Goldman Sachs Forecasts Rupee Stability Amid RBI Policy Shifts Photo by kenteegardin on Openverse

Global investment bank Goldman Sachs has projected that recent policy interventions by the Reserve Bank of India (RBI) will likely stabilize the Indian rupee against the US dollar. By enhancing foreign capital inflows and fortifying the nation’s external balance sheet, these measures aim to mitigate ongoing depreciation pressures that have challenged the currency in recent months.

Contextualizing Currency Volatility

The Indian rupee has faced significant headwinds, recently touching a record low of 96.9650 per dollar. This downward trend has been largely driven by a combination of surging global crude oil prices and record-breaking outflows from domestic equity markets. The RBI’s strategic response is designed to counteract these macroeconomic stressors through targeted regulatory adjustments.

Strategic RBI Policy Measures

The central bank has implemented a series of initiatives to incentivize foreign participation in Indian markets. Key measures include providing tax exemptions on capital gains and interest income for foreign investors holding government securities. Furthermore, the RBI has expanded access for overseas investors to ultra-long-duration government bonds and offered exemptions for banks raising foreign currency bonds and deposits.

The Appeal of Carry Trades

Goldman Sachs analysts highlighted in their Global FX Trader report that the rupee is increasingly attractive for emerging market carry trade portfolios. Since the escalation of the US-Iran conflict, carry returns on the rupee have outperformed several high-yielding Asian currencies, including the Indonesian rupiah and the Philippine peso. The brokerage noted that the rupee is currently undervalued against the dollar, presenting a compelling entry point for global investors.

Managing Reserves and Exchange Rates

Despite the improved outlook, Goldman Sachs cautioned that these measures are unlikely to trigger a sharp appreciation of the currency. Instead, the firm expects the RBI to utilize any incoming capital to replenish foreign exchange reserves and reduce its short forward positions. This strategy effectively creates a floor for the currency while preventing excessive volatility.

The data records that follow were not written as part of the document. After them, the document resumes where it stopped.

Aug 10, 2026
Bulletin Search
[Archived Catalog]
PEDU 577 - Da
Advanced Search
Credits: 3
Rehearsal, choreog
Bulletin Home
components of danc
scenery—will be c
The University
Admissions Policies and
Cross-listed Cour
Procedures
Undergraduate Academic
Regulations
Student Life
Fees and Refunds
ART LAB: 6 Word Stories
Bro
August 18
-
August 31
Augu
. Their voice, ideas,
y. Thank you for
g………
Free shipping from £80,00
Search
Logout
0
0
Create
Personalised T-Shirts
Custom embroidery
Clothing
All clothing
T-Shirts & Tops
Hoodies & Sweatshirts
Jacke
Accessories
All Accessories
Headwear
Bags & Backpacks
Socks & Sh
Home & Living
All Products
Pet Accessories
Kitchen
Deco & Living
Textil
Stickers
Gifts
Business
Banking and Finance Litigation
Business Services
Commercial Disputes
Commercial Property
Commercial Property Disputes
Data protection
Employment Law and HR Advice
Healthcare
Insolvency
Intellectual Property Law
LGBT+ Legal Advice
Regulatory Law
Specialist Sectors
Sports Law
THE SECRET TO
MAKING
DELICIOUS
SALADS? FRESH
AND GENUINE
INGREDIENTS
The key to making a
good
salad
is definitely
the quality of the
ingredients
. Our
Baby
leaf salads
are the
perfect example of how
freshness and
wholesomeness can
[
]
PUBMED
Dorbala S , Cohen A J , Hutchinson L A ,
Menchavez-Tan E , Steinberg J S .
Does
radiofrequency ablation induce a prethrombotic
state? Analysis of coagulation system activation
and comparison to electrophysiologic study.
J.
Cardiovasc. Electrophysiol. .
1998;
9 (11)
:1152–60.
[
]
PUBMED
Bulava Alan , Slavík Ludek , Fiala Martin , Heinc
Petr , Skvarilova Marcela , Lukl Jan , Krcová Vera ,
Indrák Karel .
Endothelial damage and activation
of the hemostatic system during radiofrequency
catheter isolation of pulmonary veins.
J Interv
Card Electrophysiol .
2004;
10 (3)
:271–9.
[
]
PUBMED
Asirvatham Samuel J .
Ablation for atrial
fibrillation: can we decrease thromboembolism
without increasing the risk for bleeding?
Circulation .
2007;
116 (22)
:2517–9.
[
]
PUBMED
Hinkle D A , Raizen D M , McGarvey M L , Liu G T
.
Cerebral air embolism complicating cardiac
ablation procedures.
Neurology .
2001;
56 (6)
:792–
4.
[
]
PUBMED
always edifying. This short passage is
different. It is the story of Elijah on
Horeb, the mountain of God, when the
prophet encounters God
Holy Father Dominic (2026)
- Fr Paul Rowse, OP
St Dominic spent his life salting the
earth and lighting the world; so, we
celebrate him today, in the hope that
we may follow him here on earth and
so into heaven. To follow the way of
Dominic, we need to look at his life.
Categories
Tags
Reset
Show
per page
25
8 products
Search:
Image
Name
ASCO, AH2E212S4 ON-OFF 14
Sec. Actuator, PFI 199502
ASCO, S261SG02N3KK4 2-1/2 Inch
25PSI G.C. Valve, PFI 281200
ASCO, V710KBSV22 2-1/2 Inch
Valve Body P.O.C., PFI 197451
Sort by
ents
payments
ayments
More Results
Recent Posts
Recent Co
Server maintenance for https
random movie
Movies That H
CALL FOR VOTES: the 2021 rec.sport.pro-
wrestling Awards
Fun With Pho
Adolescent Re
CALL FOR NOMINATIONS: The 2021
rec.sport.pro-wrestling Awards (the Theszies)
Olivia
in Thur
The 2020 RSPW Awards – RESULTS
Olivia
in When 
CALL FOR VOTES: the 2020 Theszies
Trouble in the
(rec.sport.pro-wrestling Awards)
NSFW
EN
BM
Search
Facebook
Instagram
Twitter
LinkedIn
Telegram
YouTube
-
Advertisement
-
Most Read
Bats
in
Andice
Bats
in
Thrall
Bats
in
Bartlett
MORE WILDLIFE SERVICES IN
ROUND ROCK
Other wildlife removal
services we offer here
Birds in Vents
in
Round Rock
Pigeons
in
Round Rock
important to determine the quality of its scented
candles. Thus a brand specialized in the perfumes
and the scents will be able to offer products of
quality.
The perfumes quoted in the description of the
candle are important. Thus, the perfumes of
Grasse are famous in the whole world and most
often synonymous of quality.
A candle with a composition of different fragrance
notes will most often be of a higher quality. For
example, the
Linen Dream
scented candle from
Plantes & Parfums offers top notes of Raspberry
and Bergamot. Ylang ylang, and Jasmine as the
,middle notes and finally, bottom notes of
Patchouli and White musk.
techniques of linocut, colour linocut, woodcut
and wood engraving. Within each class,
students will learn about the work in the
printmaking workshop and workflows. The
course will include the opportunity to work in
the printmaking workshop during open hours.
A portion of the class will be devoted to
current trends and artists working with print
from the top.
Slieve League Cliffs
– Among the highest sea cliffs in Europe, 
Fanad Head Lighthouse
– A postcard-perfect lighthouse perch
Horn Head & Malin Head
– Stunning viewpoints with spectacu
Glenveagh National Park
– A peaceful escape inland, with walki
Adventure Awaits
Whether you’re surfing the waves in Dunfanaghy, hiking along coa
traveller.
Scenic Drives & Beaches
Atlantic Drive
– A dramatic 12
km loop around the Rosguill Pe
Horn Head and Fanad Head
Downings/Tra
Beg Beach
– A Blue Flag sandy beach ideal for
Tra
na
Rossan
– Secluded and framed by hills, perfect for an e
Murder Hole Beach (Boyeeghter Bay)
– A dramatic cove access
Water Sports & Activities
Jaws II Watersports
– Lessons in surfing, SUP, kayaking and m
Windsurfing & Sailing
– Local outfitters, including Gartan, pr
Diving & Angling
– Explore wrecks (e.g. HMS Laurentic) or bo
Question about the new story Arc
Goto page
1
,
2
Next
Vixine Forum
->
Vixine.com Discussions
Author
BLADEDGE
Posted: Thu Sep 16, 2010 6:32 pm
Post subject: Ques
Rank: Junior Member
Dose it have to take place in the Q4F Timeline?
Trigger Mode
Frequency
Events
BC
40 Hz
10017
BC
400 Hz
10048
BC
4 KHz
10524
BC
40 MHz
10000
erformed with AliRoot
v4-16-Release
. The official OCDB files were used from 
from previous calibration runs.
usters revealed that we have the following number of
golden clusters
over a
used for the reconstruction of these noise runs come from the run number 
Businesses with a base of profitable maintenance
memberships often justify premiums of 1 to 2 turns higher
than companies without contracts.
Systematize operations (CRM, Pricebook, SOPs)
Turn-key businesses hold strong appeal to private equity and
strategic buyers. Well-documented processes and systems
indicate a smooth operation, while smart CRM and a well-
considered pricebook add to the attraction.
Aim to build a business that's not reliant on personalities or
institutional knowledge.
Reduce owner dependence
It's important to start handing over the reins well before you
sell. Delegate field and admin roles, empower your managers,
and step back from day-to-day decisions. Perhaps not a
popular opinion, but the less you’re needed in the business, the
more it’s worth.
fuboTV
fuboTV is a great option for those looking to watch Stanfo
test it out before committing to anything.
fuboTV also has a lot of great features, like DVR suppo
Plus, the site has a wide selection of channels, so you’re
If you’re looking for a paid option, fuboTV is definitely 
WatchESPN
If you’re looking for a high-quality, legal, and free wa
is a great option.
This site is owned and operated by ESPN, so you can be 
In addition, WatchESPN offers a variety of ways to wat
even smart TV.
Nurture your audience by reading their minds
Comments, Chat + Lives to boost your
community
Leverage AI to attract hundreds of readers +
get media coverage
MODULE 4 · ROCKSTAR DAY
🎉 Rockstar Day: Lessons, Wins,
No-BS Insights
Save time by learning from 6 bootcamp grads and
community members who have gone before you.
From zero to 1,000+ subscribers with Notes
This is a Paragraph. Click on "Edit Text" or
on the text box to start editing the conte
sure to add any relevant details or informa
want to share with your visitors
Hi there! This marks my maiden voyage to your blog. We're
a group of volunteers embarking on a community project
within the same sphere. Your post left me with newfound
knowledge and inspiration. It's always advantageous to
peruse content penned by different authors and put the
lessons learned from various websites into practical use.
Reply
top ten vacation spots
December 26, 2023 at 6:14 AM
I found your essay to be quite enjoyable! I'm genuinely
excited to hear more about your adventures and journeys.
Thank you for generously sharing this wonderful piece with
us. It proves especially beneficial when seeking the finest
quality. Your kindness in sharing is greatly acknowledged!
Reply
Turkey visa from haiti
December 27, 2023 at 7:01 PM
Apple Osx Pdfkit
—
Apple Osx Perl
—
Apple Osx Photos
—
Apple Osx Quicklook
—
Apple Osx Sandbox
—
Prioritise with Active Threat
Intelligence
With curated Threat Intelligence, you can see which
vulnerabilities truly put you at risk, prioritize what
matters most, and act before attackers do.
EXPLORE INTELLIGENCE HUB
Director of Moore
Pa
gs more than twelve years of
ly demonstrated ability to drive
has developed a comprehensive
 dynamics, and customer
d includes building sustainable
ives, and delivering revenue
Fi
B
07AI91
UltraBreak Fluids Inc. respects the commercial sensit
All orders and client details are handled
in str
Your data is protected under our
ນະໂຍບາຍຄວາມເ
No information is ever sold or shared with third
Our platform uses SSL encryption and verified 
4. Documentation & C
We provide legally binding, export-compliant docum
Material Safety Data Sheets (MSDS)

Industry and Market Implications

For investors and businesses, this policy shift suggests a period of relative stability for the USD/INR exchange rate in the coming quarters. Goldman Sachs has adjusted its forecasts to 96, 96, and 97 for the three, six, and 12-month horizons, respectively. Market participants should monitor how effectively these capital inflows materialize and whether the RBI continues its trend of aggressive reserve accumulation to buffer against future geopolitical shocks and energy price fluctuations.